__Work required__
Scanning the entries below, copy every line that contains the word "Investing".

[[ Provided data, beginning ]]

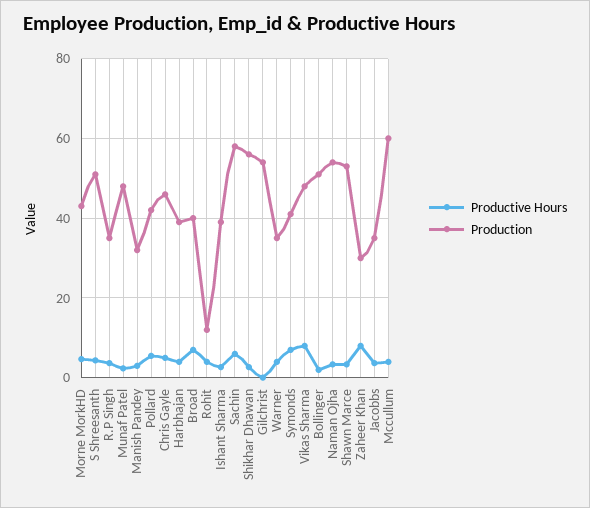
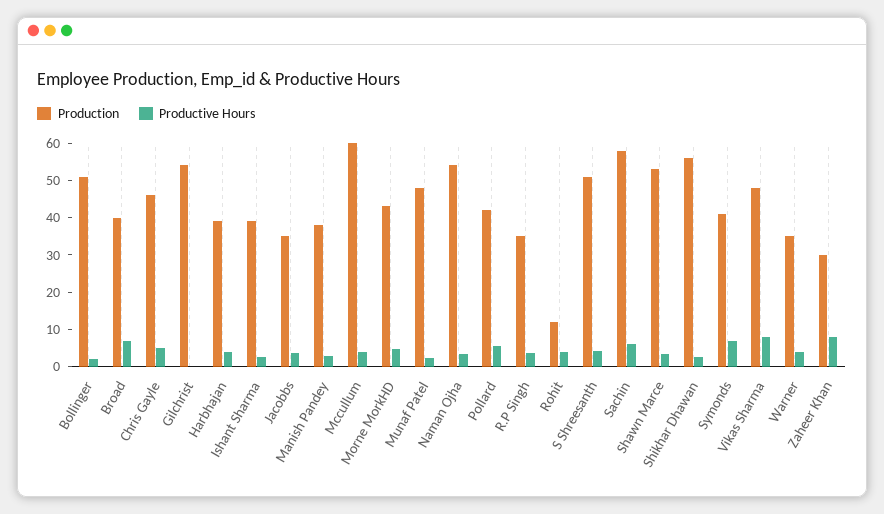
Production, Manish Pandey: 32 -> 37.5

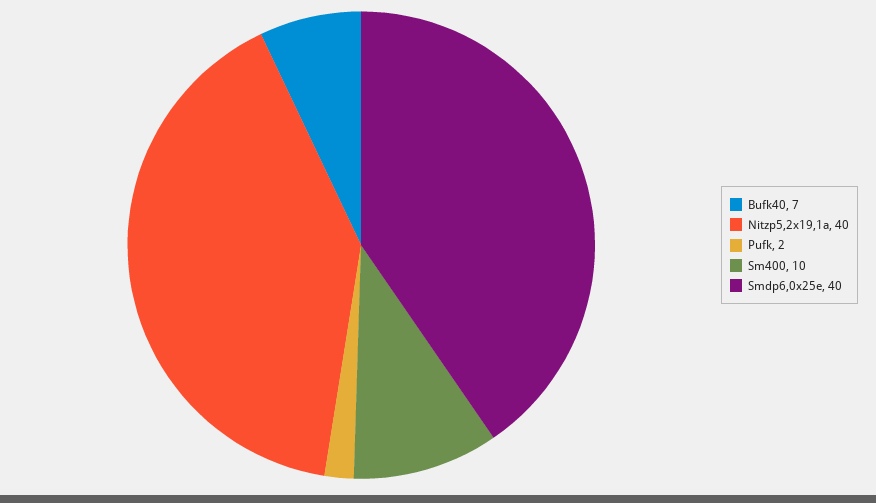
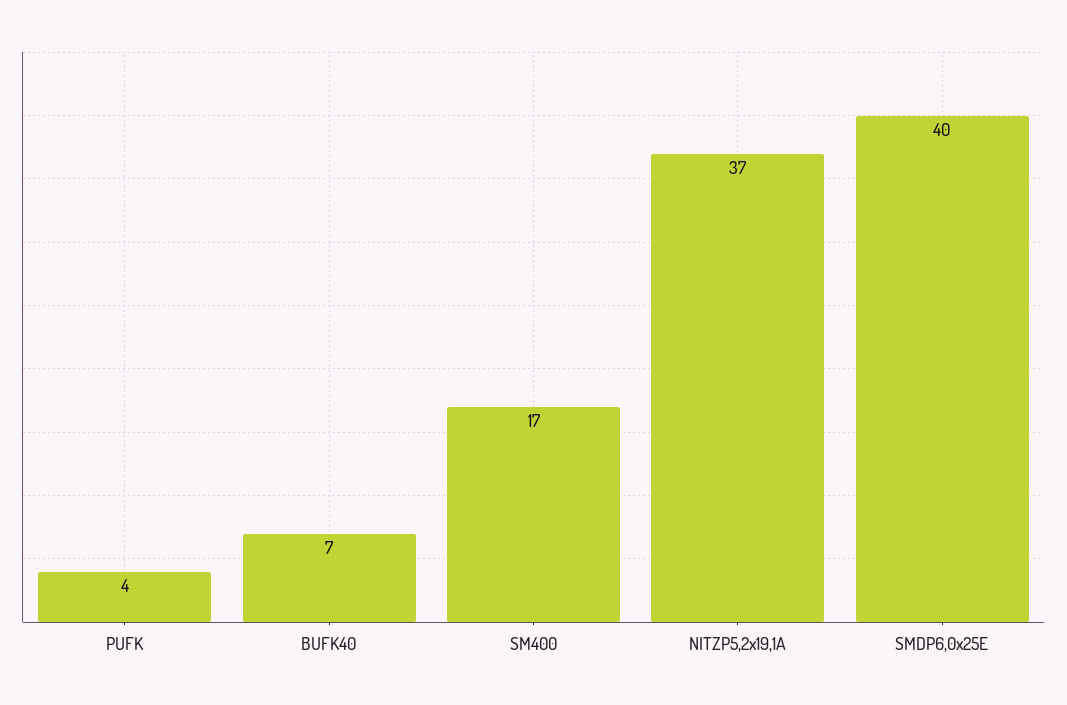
Nitzp5,2x19,1a: 40 -> 37
Pufk: 2 -> 4
Sm400: 10 -> 17

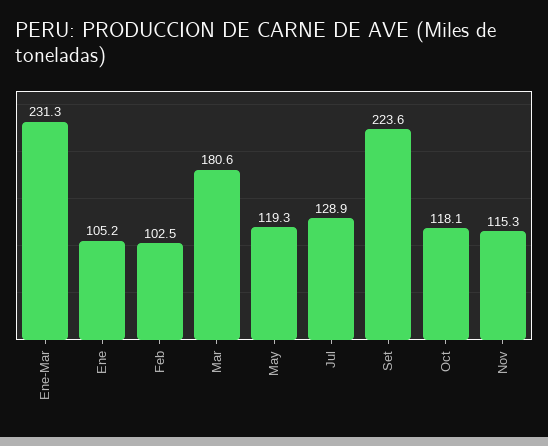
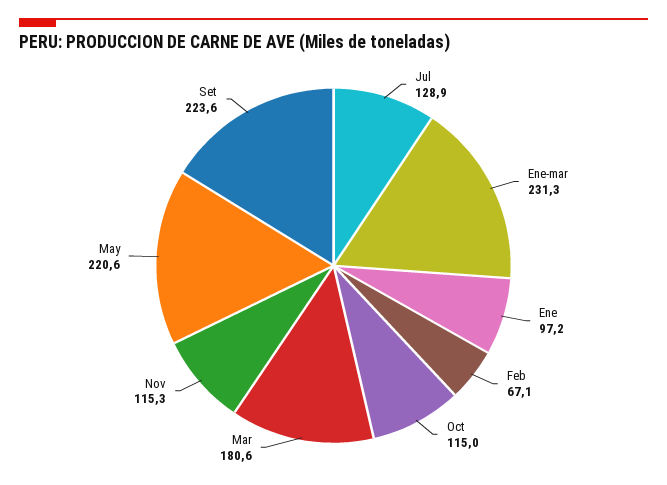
Ene: 105.2 -> 97.2
Feb: 102.5 -> 67.1
May: 119.3 -> 220.6
Oct: 118.1 -> 115

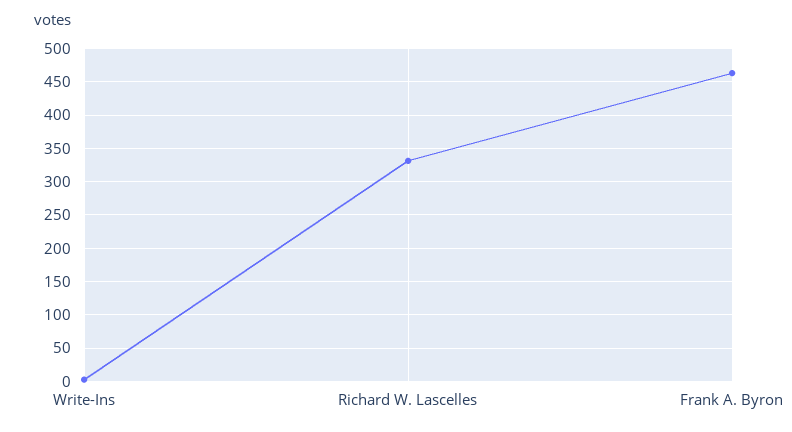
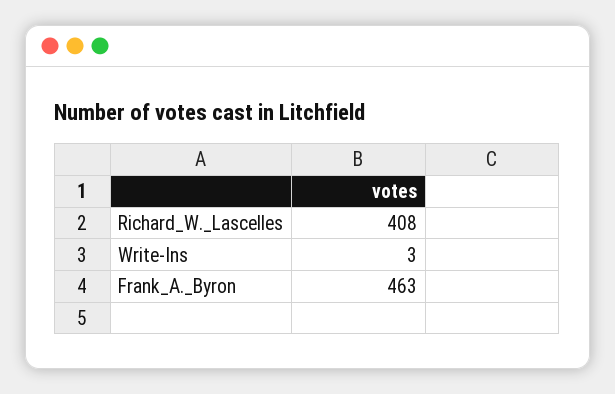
Richard W. Lascelles: 330 -> 408

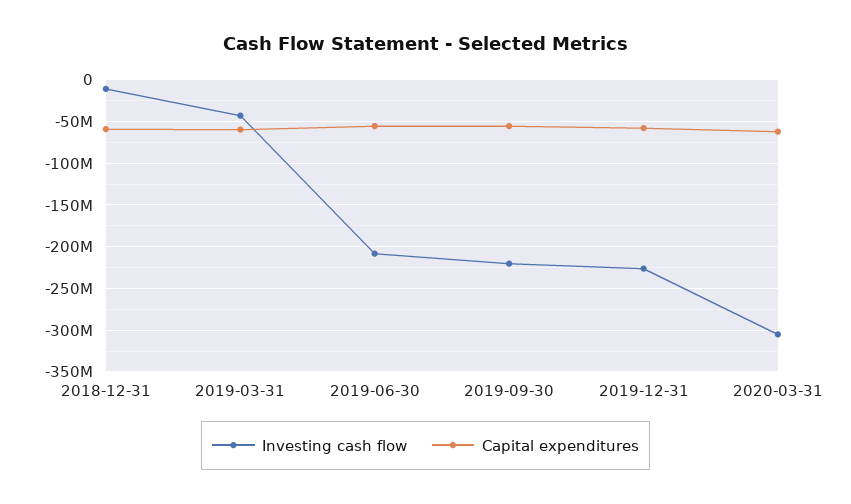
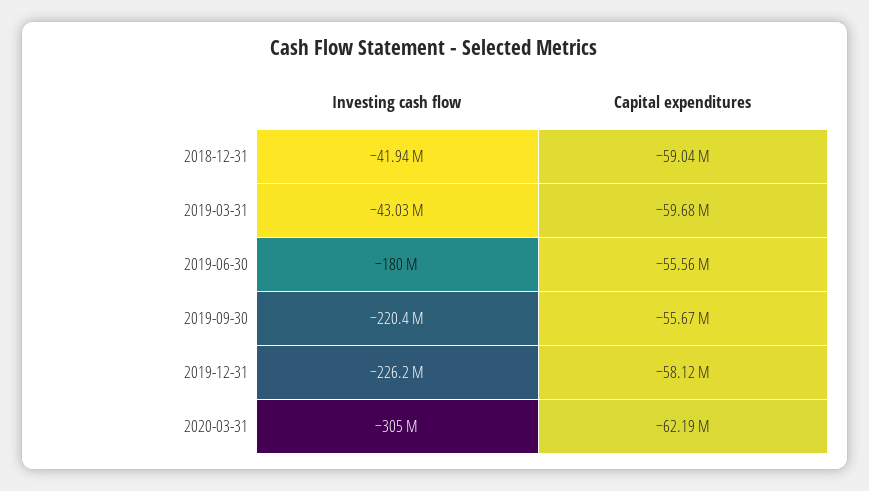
Investing cash flow, 2018-12-31: -10000000 -> -41940000
Investing cash flow, 2019-06-30: -210000000 -> -180000000

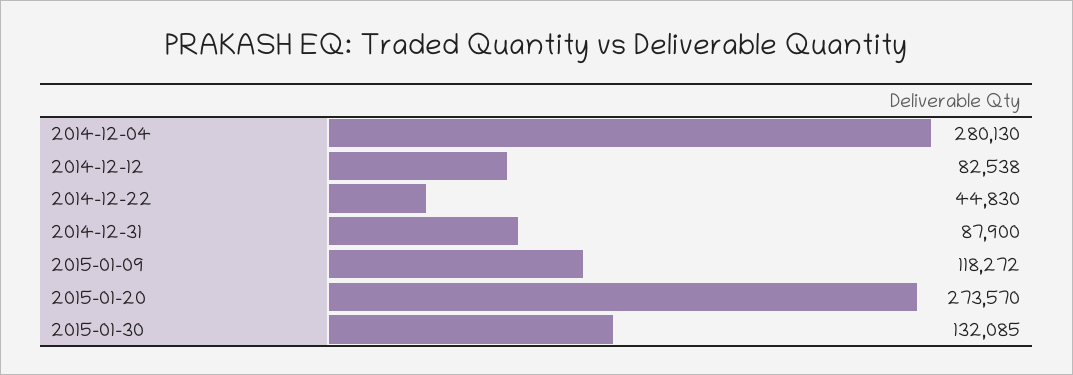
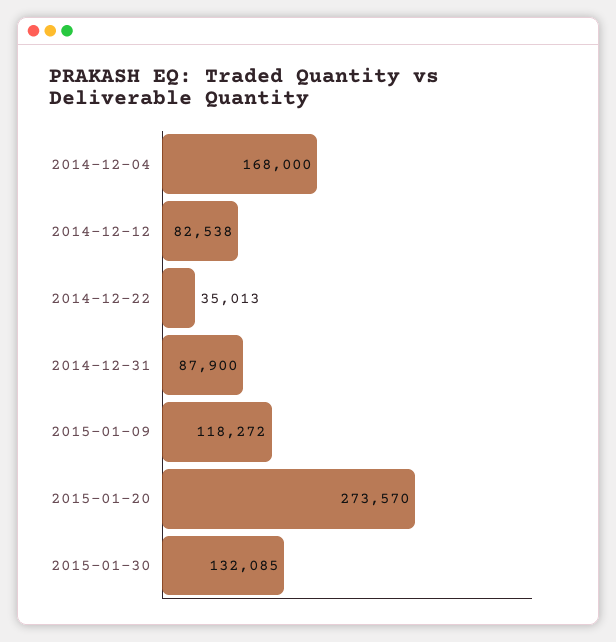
2014-12-04: 280130 -> 168000
2014-12-22: 44830 -> 35013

[[ Provided data, end ]]

__Answer box__
Investing cash flow, 2018-12-31: -10000000 -> -41940000
Investing cash flow, 2019-06-30: -210000000 -> -180000000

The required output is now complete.